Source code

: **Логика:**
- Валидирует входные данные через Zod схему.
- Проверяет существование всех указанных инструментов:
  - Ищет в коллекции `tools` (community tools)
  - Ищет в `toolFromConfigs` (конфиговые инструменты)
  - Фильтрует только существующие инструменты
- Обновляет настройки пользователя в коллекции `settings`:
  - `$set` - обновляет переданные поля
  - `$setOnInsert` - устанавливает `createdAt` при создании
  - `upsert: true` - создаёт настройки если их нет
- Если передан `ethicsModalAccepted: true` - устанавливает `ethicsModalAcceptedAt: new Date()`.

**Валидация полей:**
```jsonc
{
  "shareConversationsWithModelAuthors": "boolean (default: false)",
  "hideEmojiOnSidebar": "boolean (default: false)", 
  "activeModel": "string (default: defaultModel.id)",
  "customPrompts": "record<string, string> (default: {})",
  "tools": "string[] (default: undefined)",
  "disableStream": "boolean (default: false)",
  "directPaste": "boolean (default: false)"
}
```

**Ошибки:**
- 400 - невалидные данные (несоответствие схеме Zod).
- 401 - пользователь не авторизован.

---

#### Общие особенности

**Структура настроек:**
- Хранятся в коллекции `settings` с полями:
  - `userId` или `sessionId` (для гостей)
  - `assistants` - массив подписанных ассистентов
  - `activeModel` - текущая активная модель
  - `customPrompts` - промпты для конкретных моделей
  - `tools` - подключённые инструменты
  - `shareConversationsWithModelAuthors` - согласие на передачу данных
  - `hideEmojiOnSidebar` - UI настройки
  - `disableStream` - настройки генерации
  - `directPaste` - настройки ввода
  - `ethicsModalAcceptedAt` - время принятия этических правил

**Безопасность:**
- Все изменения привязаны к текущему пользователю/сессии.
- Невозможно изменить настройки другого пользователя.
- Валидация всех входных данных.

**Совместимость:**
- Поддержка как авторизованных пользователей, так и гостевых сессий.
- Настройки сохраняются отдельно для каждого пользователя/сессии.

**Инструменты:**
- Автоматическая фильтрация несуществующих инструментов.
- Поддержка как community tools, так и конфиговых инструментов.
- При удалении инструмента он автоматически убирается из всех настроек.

--- --- ---

**Task brief:** Look through the entries above, find each line containing "hideEmojiOnSidebar", and copy it.

**Solution:**
  "hideEmojiOnSidebar": "boolean (default: false)", 
  - `hideEmojiOnSidebar` - UI настройки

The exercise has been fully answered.